Two lawmakers, state Rep. Sam Teasley, R-Marietta, and state Sen. Josh McKoon, R-Columbus, were brought to the front as heroes for their sponsorship of “religious liberty” legislation that, we’re assured, has nothing whatsoever to do with allowing Christian-owned businesses to reject commerce associated with gay marriage.

The governor was the final act of the afternoon, and in a 28-minute speech, managed to ignore each of the Faith and Freedom Coalition’s priorities. Deal spoke of his efforts at criminal justice reform and keeping non-violent offenders out of prison – the better to hold families together. He spoke of his efforts to bring jobs to the region. A person with a job is less reliant on government. A job holds the family together.

The governor spoke of education reform, and the need to keep kids in school, so they could find decent jobs, and keep their families together.

You catch the drift here. We both have family-oriented priorities here, but mine are much deeper and more lasting, Deal seemed to be saying. Perhaps because he hadn’t embraced his audience’s agenda, the governor may have felt obliged, at the very end of his remarks, to toss out a large chunk of red meat.

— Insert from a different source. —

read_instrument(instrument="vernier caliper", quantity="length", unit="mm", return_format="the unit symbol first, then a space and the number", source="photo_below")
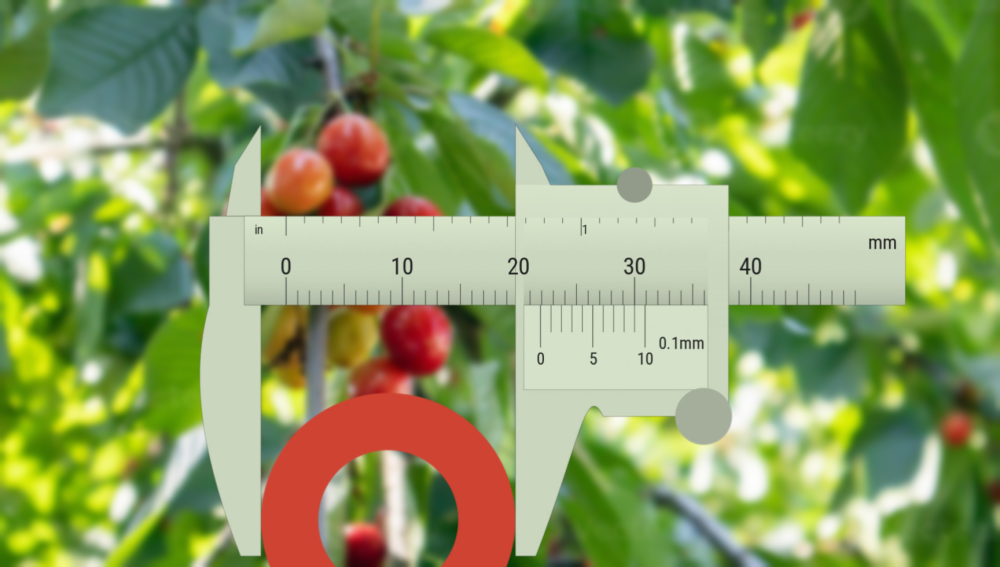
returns mm 21.9
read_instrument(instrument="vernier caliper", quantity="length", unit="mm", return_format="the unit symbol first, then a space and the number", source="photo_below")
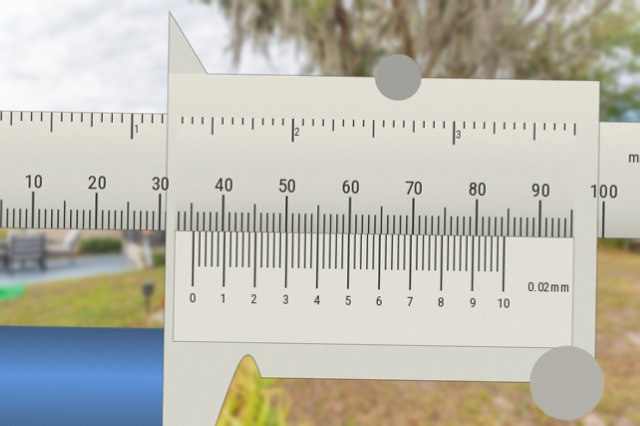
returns mm 35.4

The topic was the state Division of Family and Children’s Services, the sector of state government charged with intervening on behalf of endangered children. The underfunded agency has been the bane of governors from Roy Barnes to Sonny Perdue – and now, Deal.

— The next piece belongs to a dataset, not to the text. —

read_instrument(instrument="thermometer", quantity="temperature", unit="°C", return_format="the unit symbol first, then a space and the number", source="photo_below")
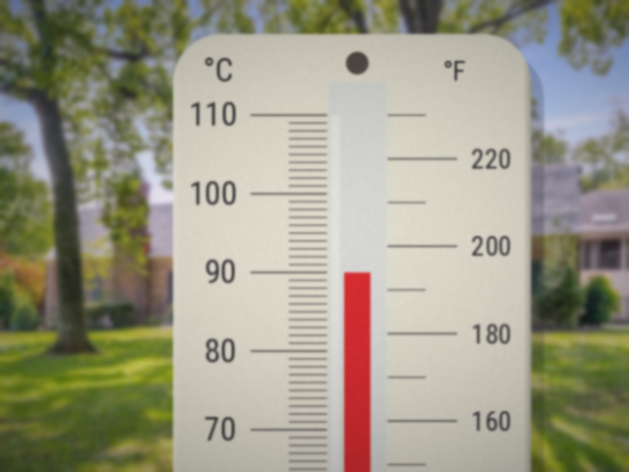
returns °C 90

The governor voiced his frustration in a way that was uncomfortably similar to the Nathan Deal we once glimpsed in a 2009, pre-gubernatorial YouTube video, speaking of “ghetto grandmothers.” He quickly apologized for that one – but not for Thursday’s remarks.

“It’s about time somebody started asking the question. I just asked the question. Y’all help me. We’re going to ask that question,” Deal said, much to his crowd’s satisfaction. “We’re going to find out why it is that government becomes the only answer to things that, historically, had been the responsibility of the greater family unit.”

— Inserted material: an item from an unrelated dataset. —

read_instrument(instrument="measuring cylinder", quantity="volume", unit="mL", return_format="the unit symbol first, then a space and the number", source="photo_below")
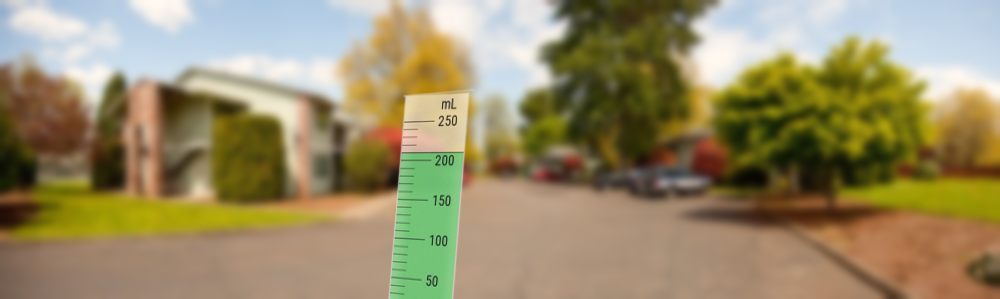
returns mL 210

The dotted lines drawn between government policy, poverty and the disintegration of the family have long been a legitimate point of discussion.

But the governor’s timing undoubtedly gave his staff heartburn.

First, the prison reform that the governor rightfully engineered, and now boasts about, is an attempt to correct a government policy that destroyed families – particularly African-American ones. His education reform effort, just getting underway, will be judged by how well it strengthens Georgia families.

But more important, the governor this week will roll out legislation – a proposed constitutional amendment – that would allow state government to intervene in the operation of failing Georgia schools.

A failed school is little more than a failed family writ large. More than a lack of money or dearth of housing, poverty is a ripping apart of the bonds that hold a community together. And the governor will tell lawmakers that, to save these larger families, government is morally obliged to expand its reach and perform the rescue.

The problem with the governor’s remarks before the Faith and Freedom Coalition isn’t that they pose a contradiction to his school rescue effort. It’s that they are woefully incomplete.

Asking the question of why our world lacks for able-bodied grandmothers – and grandfathers, uncles, aunts, brothers and sisters – is only stating the obvious. We know that, in many communities, white and black, relatives are in short supply. And when the family tree is bulldozed, children suffer as a result.

The real question is, what can a governor do to lure the greater family back into the circle and repair the damage? It is the key policy dilemma behind his school-rescue initiative, and it won’t be enough to simply pose the question. If he wants support from skeptical lawmakers, he’ll have to answer it, too.